*** Begin section ***

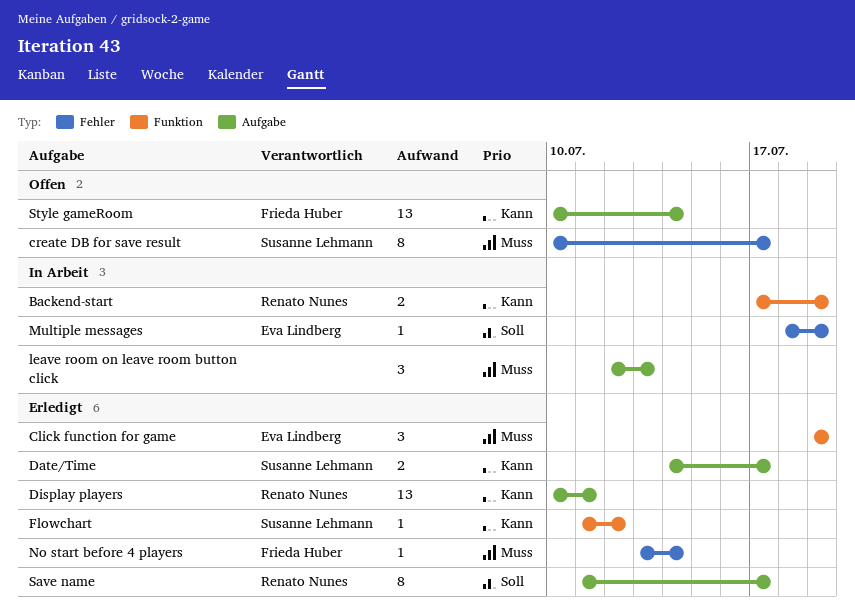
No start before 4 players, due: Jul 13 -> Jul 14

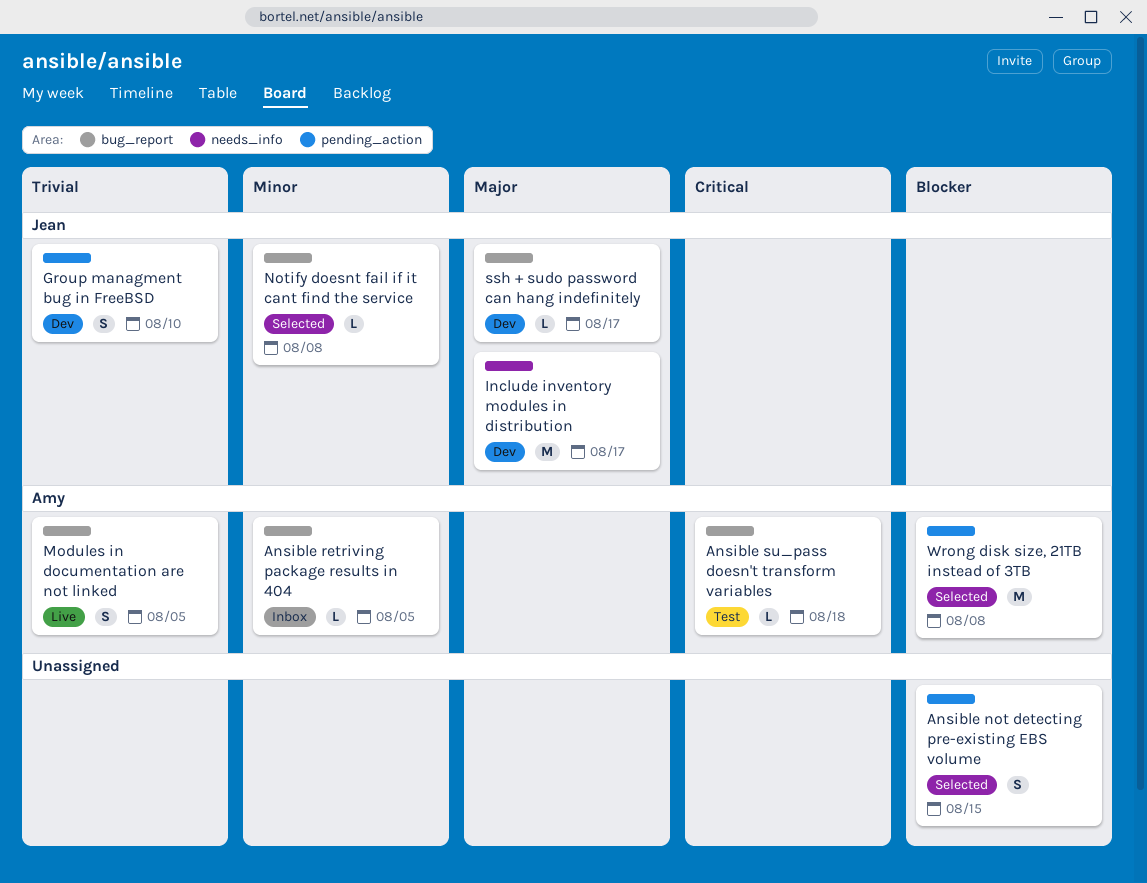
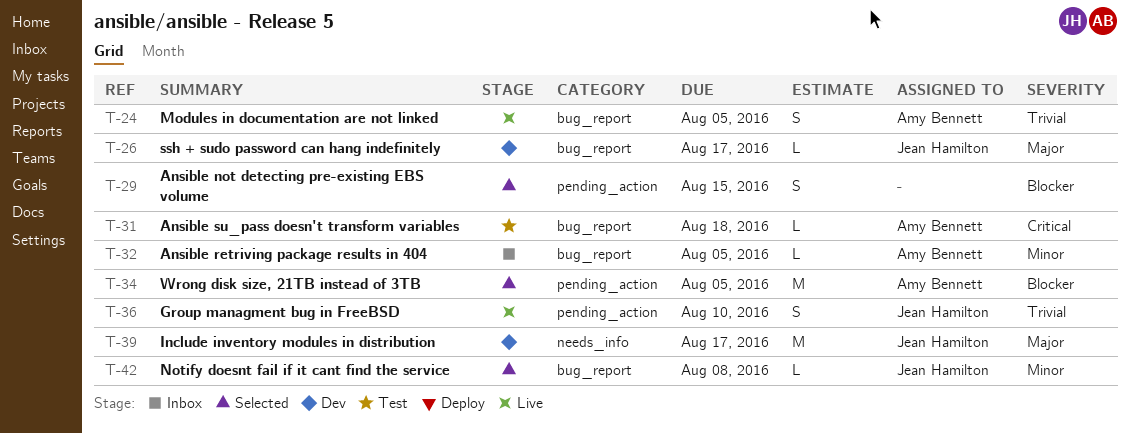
Group managment bug in FreeBSD, status: Dev -> Live
Wrong disk size, 21TB instead of 3TB, due: Aug 8 -> Aug 5

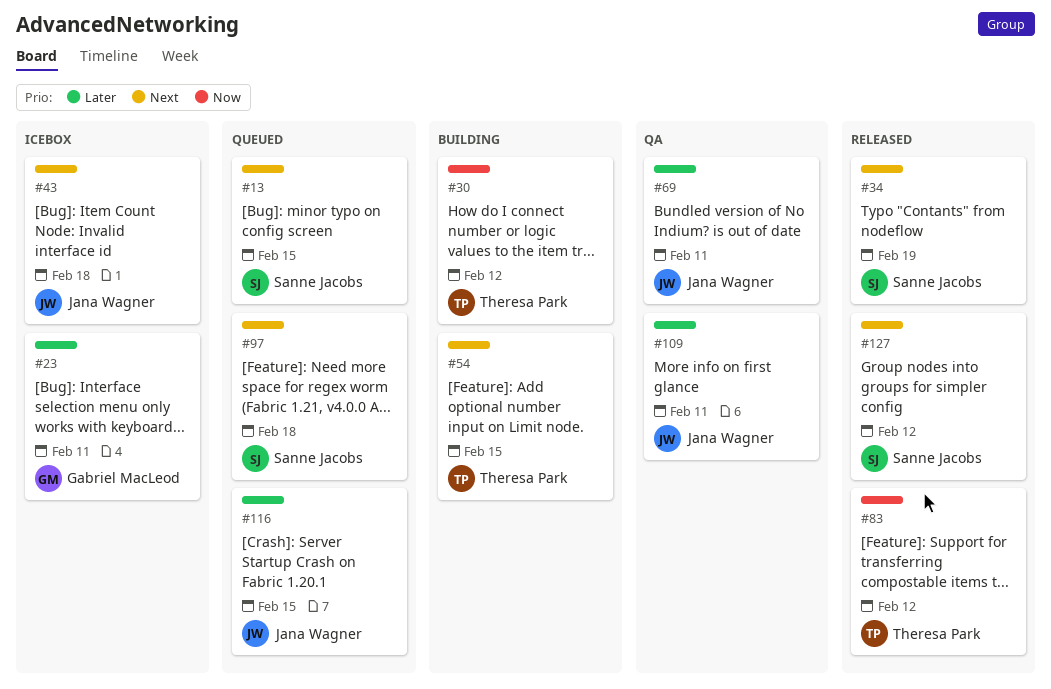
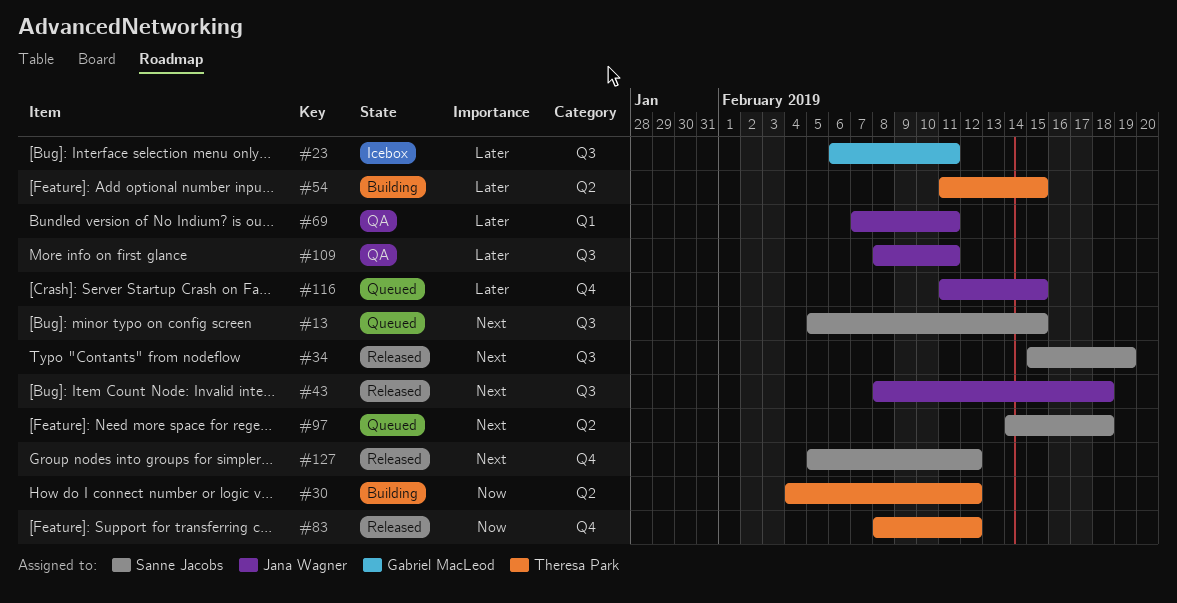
#43, status: Icebox -> Released
#54, priority: Next -> Later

*** End section ***

## Aim of the task
Print every line above exactly. Leave the pictures out.

## Output for this task
No start before 4 players, due: Jul 13 -> Jul 14

Group managment bug in FreeBSD, status: Dev -> Live
Wrong disk size, 21TB instead of 3TB, due: Aug 8 -> Aug 5

#43, status: Icebox -> Released
#54, priority: Next -> Later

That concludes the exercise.